> **Selected passage**:
**********

When a standard low dark resistance is required, a photoconductor is overlaid with a tin oxide surface film which forms a parallel resistance without optical interference.

A regenerative electroluminescent lamp photoconductor (EL-PC) device which depends on a low resistance PC for non-linear characteristics is shown in the top drawing. The corresponding schematic is at the lower right. Glass plate 1 is coated with a transparent conductive layer 2 which may be tin oxide. EL layer 3 covers layer 2 and is in turn covered by insulator layer 4 except at a small hole 5. PC 6 is deposited over insulator 4 and through hole 5 where it makes series connection with EL layer 3. The assembly is heated to 375 degrees 425 degrees. Tin chloride solution is sprayed over the PC and further heated in air until transparent tin oxide layer 7 forms.

**********

> **Data supplied**:
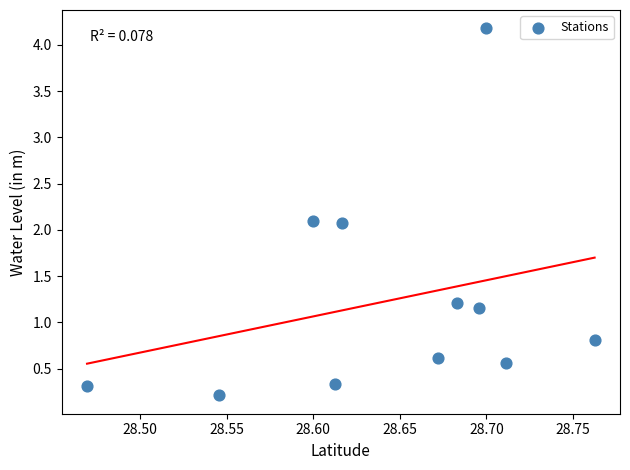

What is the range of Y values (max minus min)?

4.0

**********

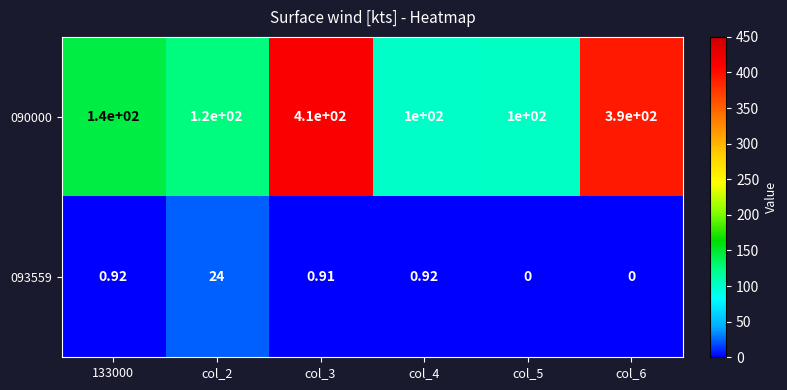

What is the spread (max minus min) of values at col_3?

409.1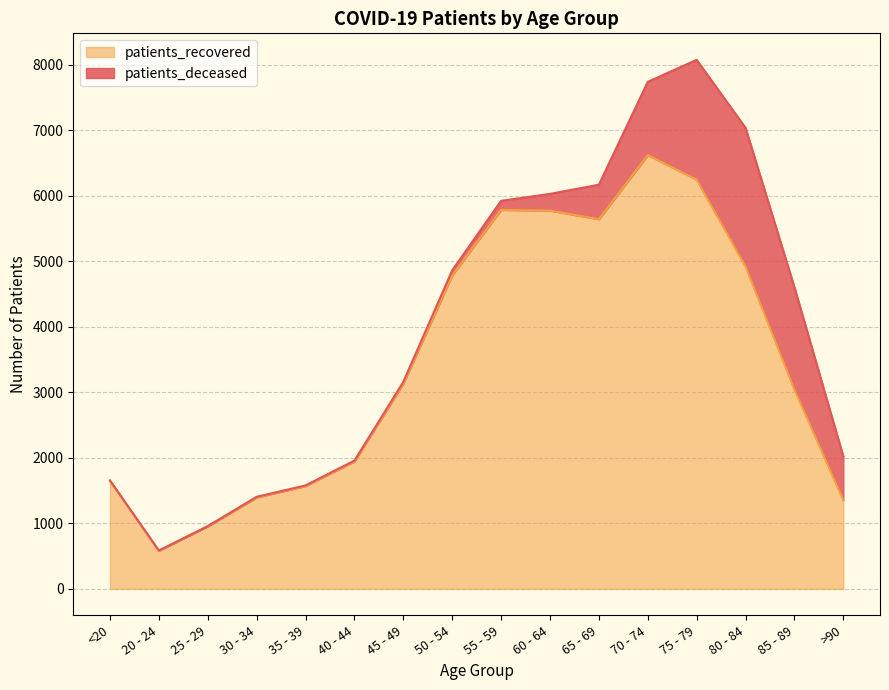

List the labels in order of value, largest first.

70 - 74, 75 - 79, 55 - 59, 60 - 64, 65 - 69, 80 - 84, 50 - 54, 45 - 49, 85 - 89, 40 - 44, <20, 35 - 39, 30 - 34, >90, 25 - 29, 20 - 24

**********

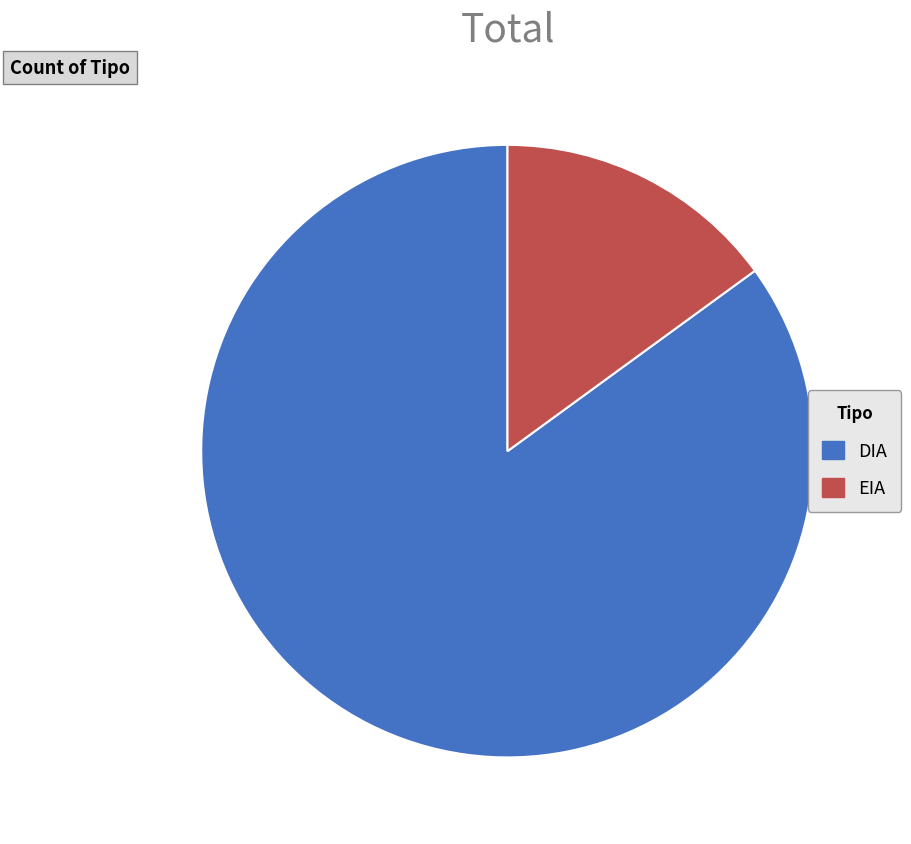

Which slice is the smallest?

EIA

**********

> **To do**:
[1] Can you write out the photoconductor passage, starting with "A regenerative electroluminescent" and going on through "layer 7 forms."?
[2] Can you extend the photoconductor passage past its last sentence?
The items play no part in what comes next.

> **Results of the tasks**:
[1]
A regenerative electroluminescent lamp photoconductor (EL-PC) device which depends on a low resistance PC for non-linear characteristics is shown in the top drawing. The corresponding schematic is at the lower right. Glass plate 1 is coated with a transparent conductive layer 2 which may be tin oxide. EL layer 3 covers layer 2 and is in turn covered by insulator layer 4 except at a small hole 5. PC 6 is deposited over insulator 4 and through hole 5 where it makes series connection with EL layer 3. The assembly is heated to 375 degrees 425 degrees. Tin chloride solution is sprayed over the PC and further heated in air until transparent tin oxide layer 7 forms.

[2]
A brightness voltage curve is at the lower left. The EL phosphor layer becomes luminant as the potential between terminals 8 and 9 surpasses threshold level 10. The EL becomes brighter as potential increases, and finally latches in the bright state as optical feedback from EL to PC becomes regenerative at point 11. Further increase of potential beyond point 12 has little effect. Reduction of potential has little effect above point 13 at which regeneration ceases and brightness fades to point 14. The transparent tin oxide resistance biases the device at point 14 of hysteresis loop 11, 12, 13, 14. A voltage...